If a child has a sleep problem that could be related a sleep disorder, you may want to consult a physician to see if there are any treatments, behavior modifications, or medications that could help.

How to Help Children Sleep

Good sleep habits developed in childhood can contribute to long-term health. High-quality sleep starts in a bedroom devoted to sleep. A child’s mattress should be comfortable and supportive. If your child is using an old mattress, it could have lumps or valleys that disrupt his sleep during the night. The days of trudging through a mattress store are over as most mattresses can now be ordered online and delivered to your front door. Beyond the mattress, the room should be cool, dark, and quiet to give your child’s brain and body a chance to relax and calm down for the day.
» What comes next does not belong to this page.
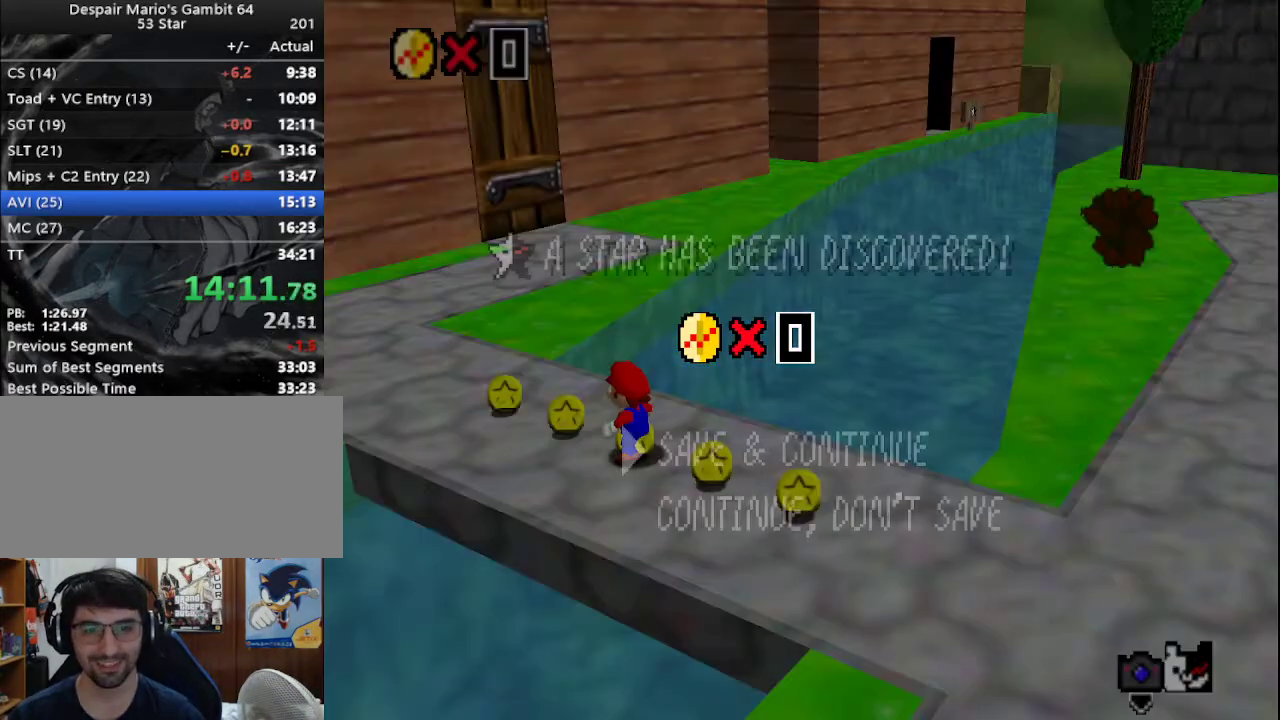
{"buttons": [], "left_stick": "up", "events": [[50, "A", "up"], [117, "A", "down"], [133, "A", "up"], [167, "A", "down"], [217, "A", "up"]]}
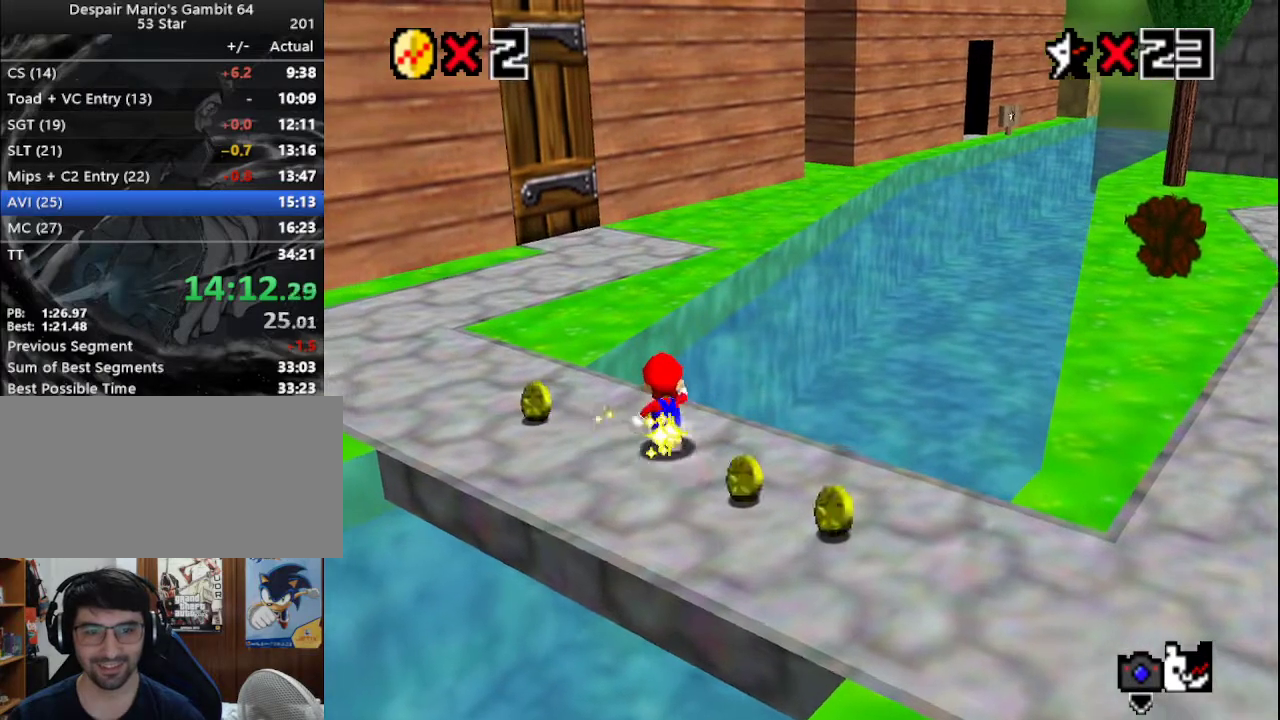
{"buttons": [], "left_stick": "up", "events": [[100, "Z", "down"], [133, "A", "down"], [233, "A", "up"], [300, "Z", "up"]]}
Behaviors and habits throughout the day can also make a big difference in the quality of a child’s sleep. You can help develop healthy sleep habits by:

  • Keeping a Consistent Bedtime: For kids, consistency is key. The human body loves routine as it controls the sleep-wake cycle using 24-hour biological and physiological cycles called circadian rhythms to time the release of sleep hormones. Try to keep the same bedtime on the weekends so your child isn’t fighting sleep debt on Monday morning.
  • Following Bedtime Routine: A regular nightly pattern can make the biggest difference for many children. Routines help their brains recognize when to start the release of hormones that make them feel sleepy. They also allow children to release stress. A warm bath, bedtime story, quiet rocking or singing can all be good ways to help a child calm down for the night.
  • Avoiding Screens: The bright blue light from televisions, laptops, and smartphones suppresses the release of sleep hormones. Some devices have low blue light settings to counteract this problem, but for most, you’ll have to shut the screens off at least two to three hours before bed.
  • Calming Things Down in the Evening: Full schedules can make evenings hectic for many families. As much as you can, try to calm things down in the evening starting about an hour before bedtime.